La fibrose est une complication et un marqueur d’irréversibilité. Dans les formes inflammatoires, elle représente la cicatrice de l’atteinte; dans les formes toxiques, elle indique une exposition prolongée; dans les formes génétiques, elle signale remodelage et risque arythmique; dans les formes endomyocardiques, elle devient le mécanisme principal de la restriction. Un diagnostic posé avant la fibrose a un meilleur pronostic qu’un diagnostic posé lorsque le cœur est déjà cicatriciel, rigide ou électriquement instable. La CMR est donc un outil pronostique en plus d’être diagnostique.
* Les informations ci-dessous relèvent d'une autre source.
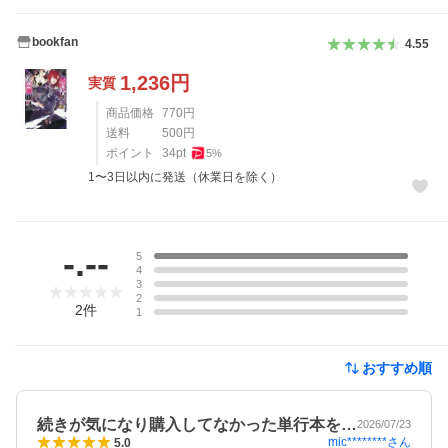
bookfan
4.55
1,236
円
実質
商品価格
770
円
送料
500
円
ポイント
34
pt
5
%
1〜3日以内に発送（休業日を除く）
レビュー
-.--
5
4
3
2
2
件
1
おすすめ順
続きが気になり購入してなかった単行本を…
2026/07/23
mic********
さん
5.0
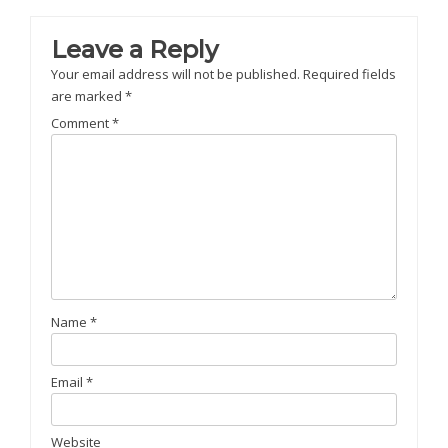
navigation
Leave a Reply
Your email address will not be published.
Required fields
are marked
*
Comment
*
Name
*
Email
*
Website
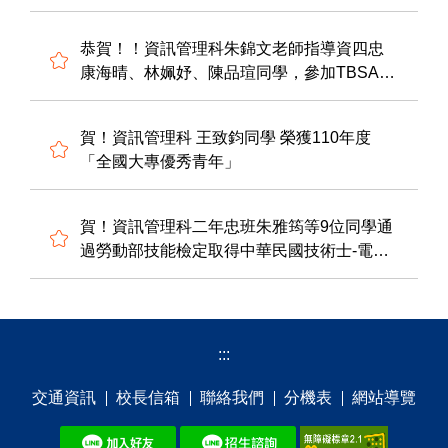
銀佳績
恭賀！！資訊管理科朱錦文老師指導資四忠
康海晴、林姵妤、陳品瑄同學，參加TBSA第
十屆全國大專創新企劃競賽，從293隊參賽隊
伍中，脫穎而出，榮獲地區決賽佳作。
賀！資訊管理科 王致鈞同學 榮獲110年度
「全國大專優秀青年」
賀！資訊管理科二年忠班朱雅筠等9位同學通
過勞動部技能檢定取得中華民國技術士-電腦
硬體裝修級證照
:::
交通資訊
校⻑信箱
聯絡我們
分機表
網站導覽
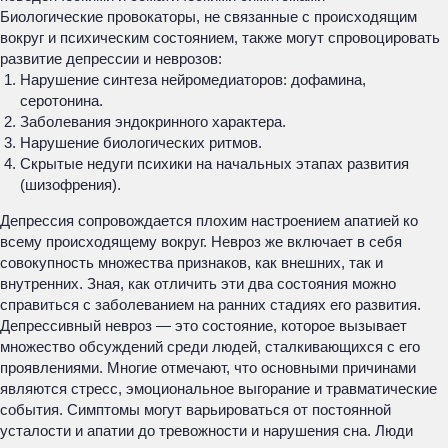
Биологические провокаторы, не связанные с происходящим
вокруг и психическим состоянием, также могут спровоцировать
развитие депрессии и неврозов:
Нарушение синтеза нейромедиаторов: дофамина,
серотонина.
Заболевания эндокринного характера.
Нарушение биологических ритмов.
Скрытые недуги психики на начальных этапах развития
(шизофрения).
Депрессия сопровождается плохим настроением апатией ко
всему происходящему вокруг. Невроз же включает в себя
совокупность множества признаков, как внешних, так и
внутренних. Зная, как отличить эти два состояния можно
справиться с заболеванием на ранних стадиях его развития.
Депрессивный невроз — это состояние, которое вызывает
множество обсуждений среди людей, сталкивающихся с его
проявлениями. Многие отмечают, что основными причинами
являются стресс, эмоциональное выгорание и травматические
события. Симптомы могут варьироваться от постоянной
усталости и апатии до тревожности и нарушения сна. Люди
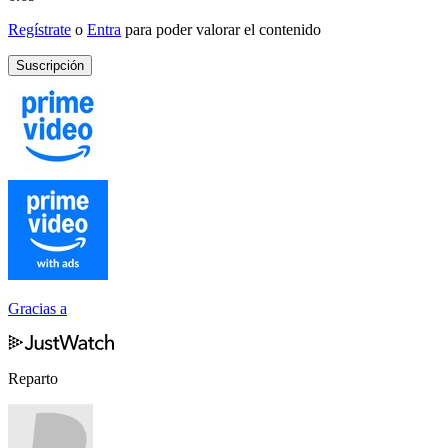
Regístrate
o
Entra
para poder valorar el contenido
Suscripción
Gracias a
Reparto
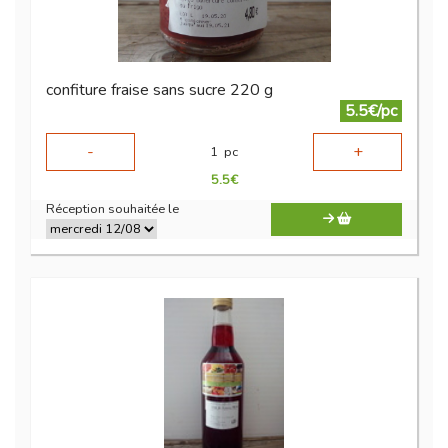
confiture fraise sans sucre 220 g
5.5€/pc
-
+
1
pc
5.5
€
Réception souhaitée le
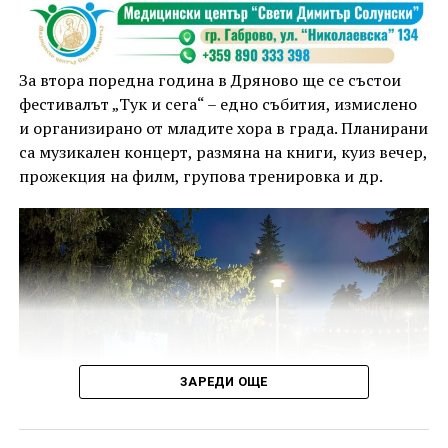
За втора поредна година в Дряново ще се състои
фестивалът „Тук и сега“ – едно събития, измислено
и организирано от младите хора в града. Планирани
са музикален концерт, размяна на книги, куиз вечер,
прожекция на филм, групова тренировка и др.
ЗАРЕДИ ОЩЕ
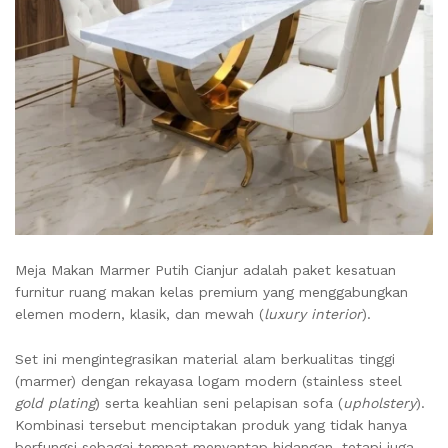
Meja Makan Marmer Putih Cianjur adalah paket kesatuan
furnitur ruang makan kelas premium yang menggabungkan
elemen modern, klasik, dan mewah (
luxury interior
).
Set ini mengintegrasikan material alam berkualitas tinggi
(marmer) dengan rekayasa logam modern (stainless steel
gold plating
) serta keahlian seni pelapisan sofa (
upholstery
).
Kombinasi tersebut menciptakan produk yang tidak hanya
berfungsi sebagai tempat menyantap hidangan, tetapi juga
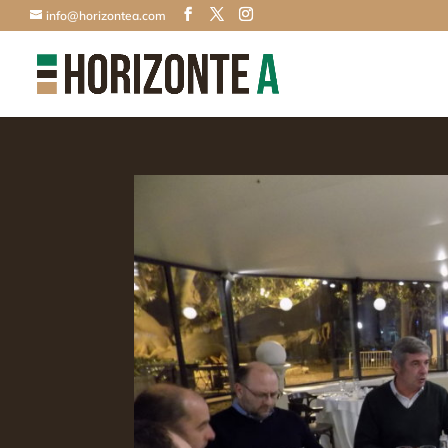
info@horizontea.com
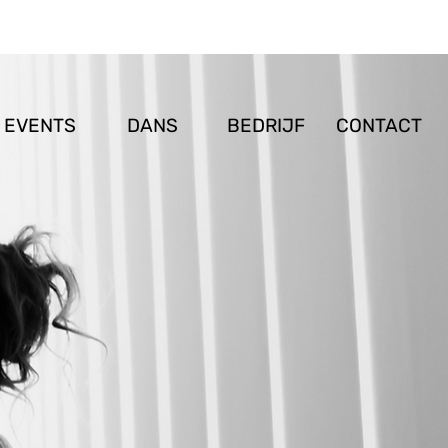
EVENTS
DANS
BEDRIJF
CONTACT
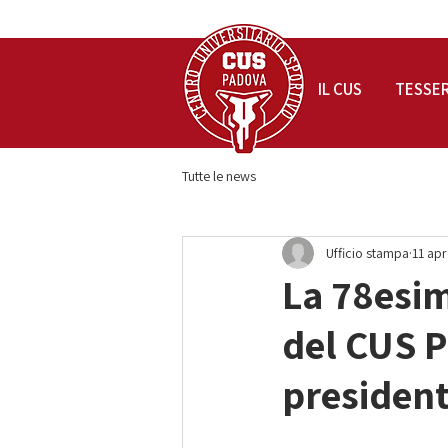
IL CUS
TESSE
Tutte le news
Ufficio stampa
11 ap
La 78esim
del CUS 
president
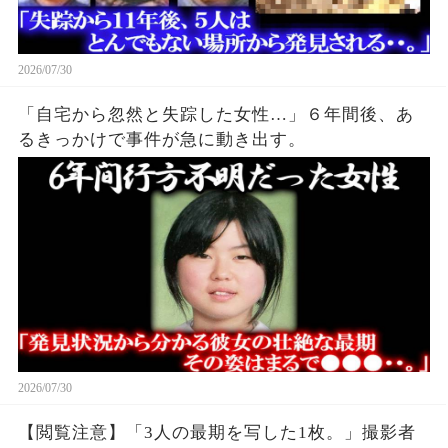
2026/07/30
「自宅から忽然と失踪した女性…」６年間後、あ
るきっかけで事件が急に動き出す。
2026/07/30
【閲覧注意】「3人の最期を写した1枚。」撮影者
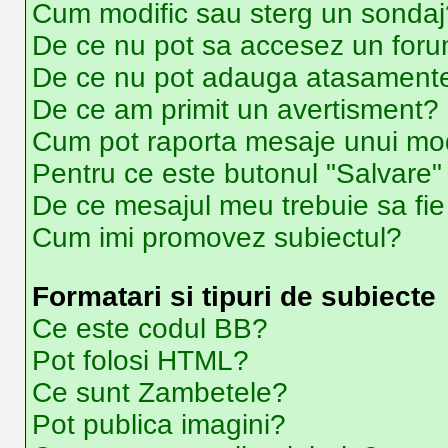
Cum modific sau sterg un sondaj
De ce nu pot sa accesez un for
De ce nu pot adauga atasament
De ce am primit un avertisment?
Cum pot raporta mesaje unui mo
Pentru ce este butonul "Salvare"
De ce mesajul meu trebuie sa fi
Cum imi promovez subiectul?
Formatari si tipuri de subiecte
Ce este codul BB?
Pot folosi HTML?
Ce sunt Zambetele?
Pot publica imagini?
Les valvulopathies fonctionnelles et l’hypertension pulmonaire aggravent de nombreuses formes. La dilatation ventriculaire produit régurgitation mitrale et tricuspide; la fibrose endomyocardique peut piéger les appareils valvulaires; la restriction augmente les pressions atriales et pulmonaires; la méthamphétamine peut s’associer à une hypertension pulmonaire; les maladies neuromusculaires et respiratoires augmentent la charge sur le ventricule droit. Ces complications modifient symptômes, traitement et pronostic, et doivent être évaluées de façon sériée.
L’atteinte multiorganique n’est une complication extracardiaque qu’en apparence. Dans les maladies mitochondriales, neuromusculaires, auto-immunes, éosinophiliques et toxiques, rein, foie, poumon, système nerveux, muscle squelettique, système endocrinien et système hématologique conditionnent la prise en charge cardiaque. L’insuffisance rénale limite médicaments et anticoagulants; la faiblesse respiratoire aggrave l’insuffisance cardiaque; l’hépatopathie modifie coagulation et métabolisme; la neuropathie autonome altère fréquence et pression; la néoplasie active conditionne la cardio-oncologie. Le pronostic cardiaque ne peut pas être séparé du pronostic systémique.
Les récidives sont une complication spécifique de nombreuses formes. La Takotsubo peut récidiver; l’éosinophilie et l’auto-immunité peuvent se réactiver; l’alcool, les stimulants et les stéroïdes anabolisants peuvent être repris; la toxicité oncologique peut réapparaître avec de nouveaux cycles thérapeutiques; les maladies génétiques peuvent progresser après une phase stable. Le suivi doit donc rechercher non seulement l’atteinte résiduelle, mais aussi la possibilité que le mécanisme pathogène se rallume.
La complication la plus dangereuse sur le plan diagnostique est l’étiquette “idiopathique” appliquée trop tôt. Chaque fois qu’une myocardiopathie est définie sans cause, il faut se demander si les expositions, la génétique, l’éosinophilie, l’auto-immunité, les maladies neuromusculaires, les défauts métaboliques, les médicaments, les toxines, les signes extracardiaques et les antécédents familiaux ont été recherchés. Toutes les causes ne sont pas identifiables, mais beaucoup sont investigables. Dans les myocardiopathies non classées, la précision diagnostique fait partie du traitement: ce qui n’est pas reconnu ne peut pas être traité, arrêté, surveillé ou prévenu chez les apparentés.